Species of gastropod

Amphissa acuminata is a species of sea snail, a marine gastropod mollusc in the family Columbellidae, the dove snails.

==Description==
The length of the shell attains 15 mm its diameter 5.5 mm.

(Original description) The shell is slender, with a long acuminate spire, appearing dirty whitish and spotted irregularly with a light reddish color. Comprising eight and a half whorls, the first one and a half are smooth, rounded, and pale brown, forming a mammillated apex. The following whorls are almost flat at the sides, increasing slowly and regularly, and are sculptured with slightly curved longitudinal fine costae and spiral lirae. The points of intersection form small rounded nodules; there are about twenty-six costae on the penultimate whorl, and six or seven lirae.
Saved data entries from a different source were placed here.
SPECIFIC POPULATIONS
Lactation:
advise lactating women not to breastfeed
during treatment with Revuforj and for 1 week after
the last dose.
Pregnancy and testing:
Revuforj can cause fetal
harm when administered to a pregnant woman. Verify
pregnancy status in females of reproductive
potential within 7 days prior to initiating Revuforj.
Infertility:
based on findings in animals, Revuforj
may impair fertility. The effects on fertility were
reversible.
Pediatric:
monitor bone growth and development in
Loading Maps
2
The body whorl is contracted below the middle, beneath which the shell is scarcely affected by the longitudinal costae, so that the transverse lirae are smooth and not nodulous. The aperture is narrow and suboval; the outer lip is thin at the edge, a little thickened exteriorly, with about seven slender, short lirae within, a short distance from the margin. The columella is arcuate above, oblique below, and is covered with a thin callus.

==Distribution==
This species occurs near the Falkland Islands, South Atlantic Ocean.